Of 10 trials included, enrolling a total of 2268 participants, 4 trials studied oral oxycodone, 3 trials studied oral codeine, 1 studied transdermal fentanyl, 1 studied oral morphine, and 2 studied oral oxymorphone. Compared with control interventions, opioids offered better pain relief (SMD, –0.36; 95% CI, –0.47 to –0.26) and improvement of function (SMD, –0.33; 95% CI, –0.45 to –0.21). Efficacy did not vary markedly based on opioid type, analgesic potency, daily dose, duration of treatment or of follow up, methodologic quality of studies, or type of funding.
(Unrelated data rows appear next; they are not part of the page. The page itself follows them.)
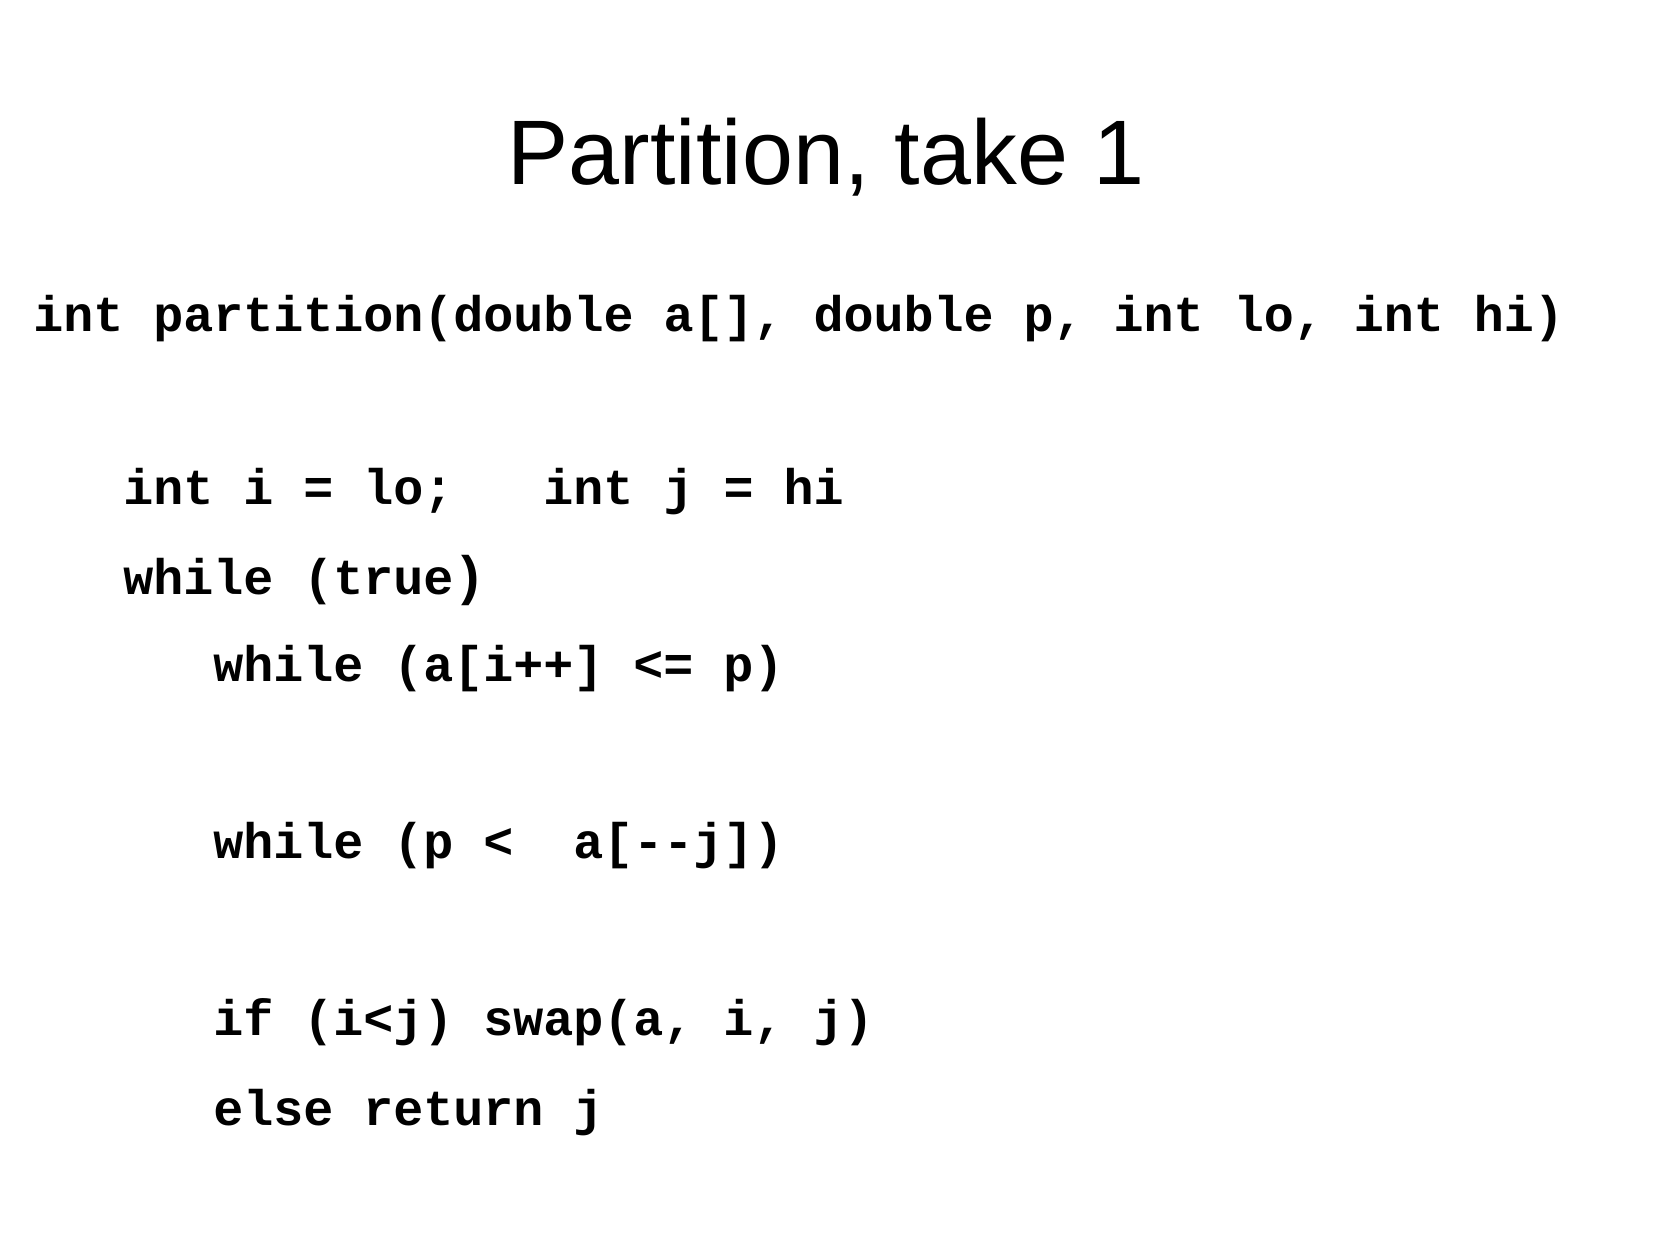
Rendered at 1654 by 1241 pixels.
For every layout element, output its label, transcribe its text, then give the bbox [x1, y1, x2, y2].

title Partition, take 1 [82, 49, 1571, 257]
list int partition(double a[], double p, int lo, int hi) int i = lo; int j = hi while (true) while (a[i++] <= p) while (p < a[--j]) if (i<j) swap(a, i, j) else return j [0, 290, 1654, 1201]
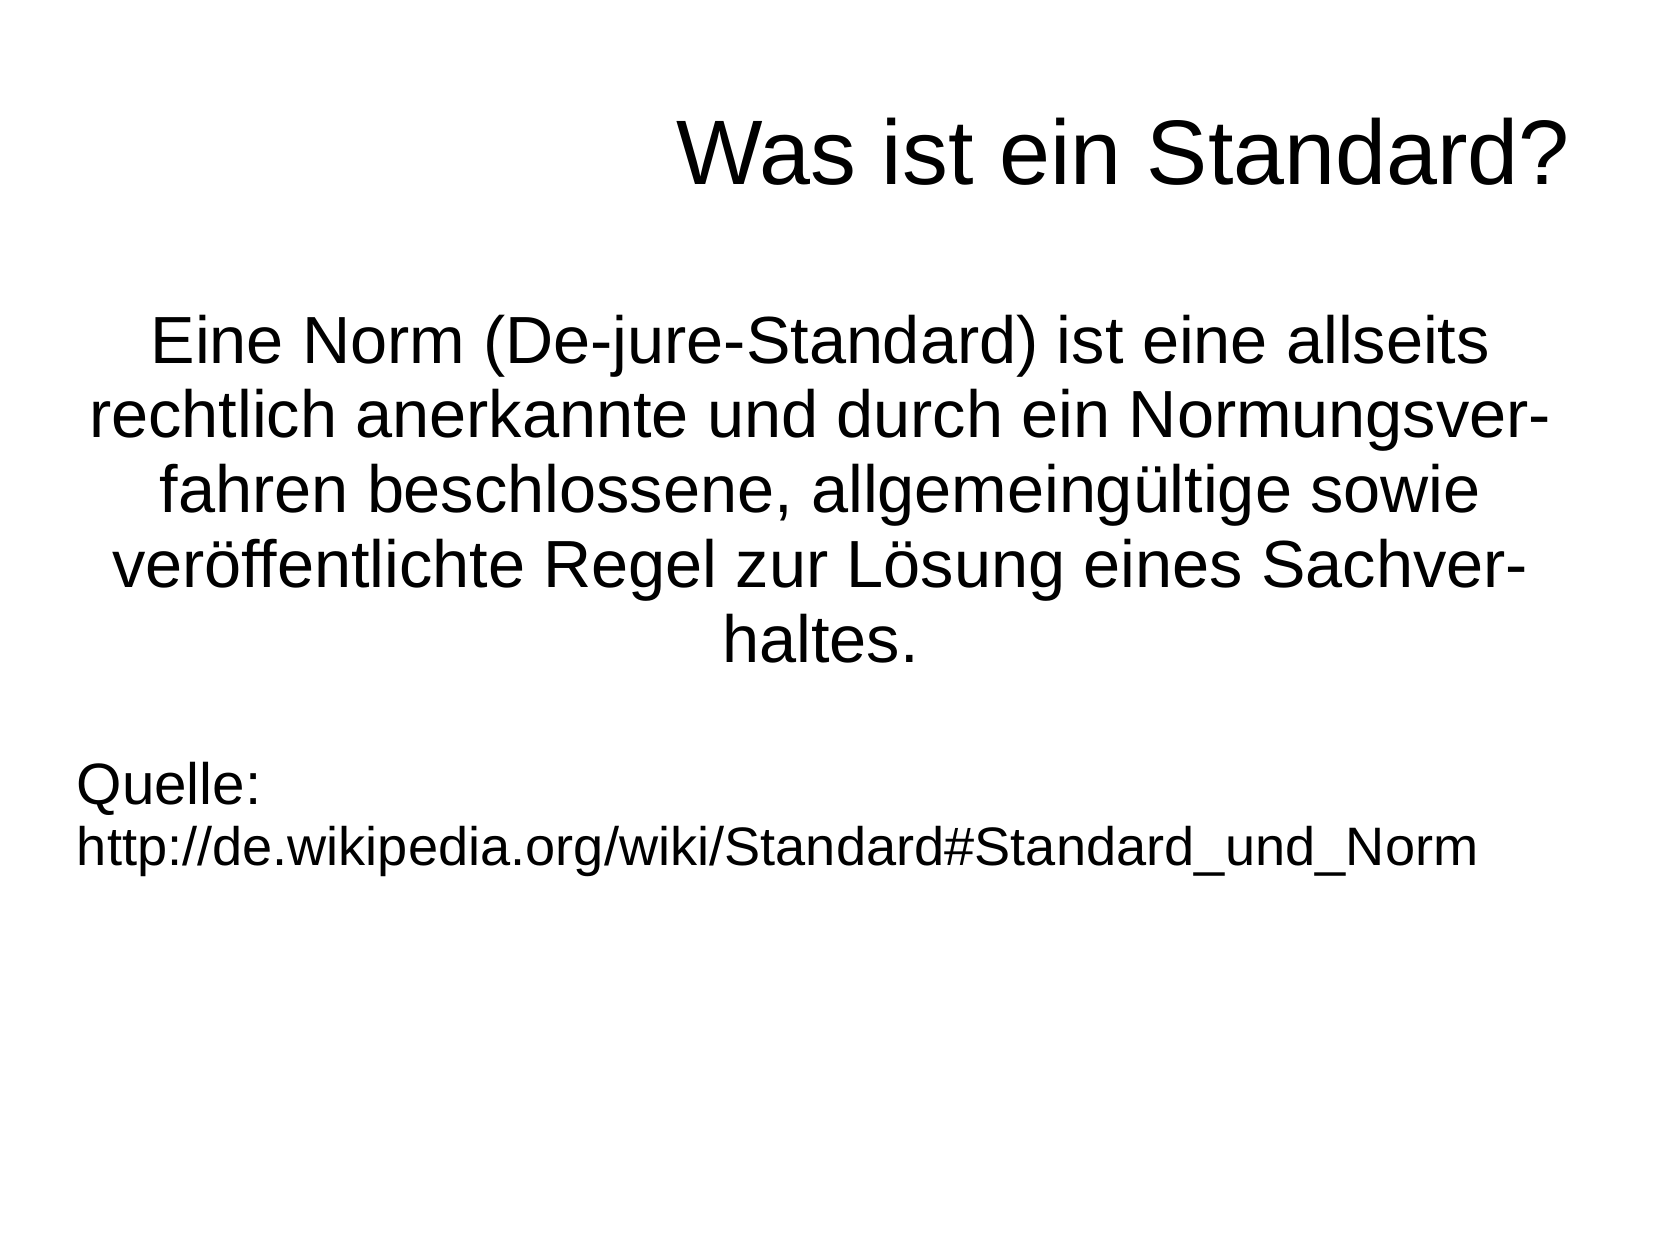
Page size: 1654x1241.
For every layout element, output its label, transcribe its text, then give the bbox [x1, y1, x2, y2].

subtitle Eine Norm (De-jure-Standard) ist eine allseits rechtlich anerkannte und durch ein Normungsver-fahren beschlossene, allgemeingültige sowie veröffentlichte Regel zur Lösung eines Sachver-haltes. Quelle: http://de.wikipedia.org/wiki/Standard#Standard_und_Norm [76, 295, 1565, 1099]
title Was ist ein Standard? [82, 56, 1571, 250]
Compared with patients in control groups, those receiving opioids were more likely to have adverse events. For any adverse event, pooled risk ratio was 1.55 (95% CI, 1.41 - 1.70; 4 trials). Pooled risk ratios were 4.05 for study dropout because of adverse events (95% CI, 3.06 - 5.38; 10 trials) and 3.35 for serious adverse events (95% CI, 0.83 - 13.56; 2 trials). Stopping fentanyl treatment was associated with more severe withdrawal symptoms vs placebo (SMD, 0.60; 95% CI, 0.42 - 0.79; 1 trial).
"The small to moderate beneficial effects of non-tramadol opioids are outweighed by large increases in the risk of adverse events," the review authors write. "Non-tramadol opioids should therefore not be routinely used, even if osteoarthritic pain is severe."
Limitations of this study include funding of most of the trials by the pharmaceutical industry and inability to exclude potential publication bias.
"Clinicians are advised to use non-tramadol opioids cautiously and to consider alternatives, such as surgery," the review authors conclude. "In addition, clinicians should inform patients about the substantial risks and only moderate benefits of opioid treatment and therapeutic alternatives."
The Institute of Social and Preventive Medicine at the University of Bern and the Swiss National Science Foundation in Switzerland supported this study. The review authors have disclosed no relevant financial relationships.
Cochrane Database Syst Rev. Published online October 7, 2009.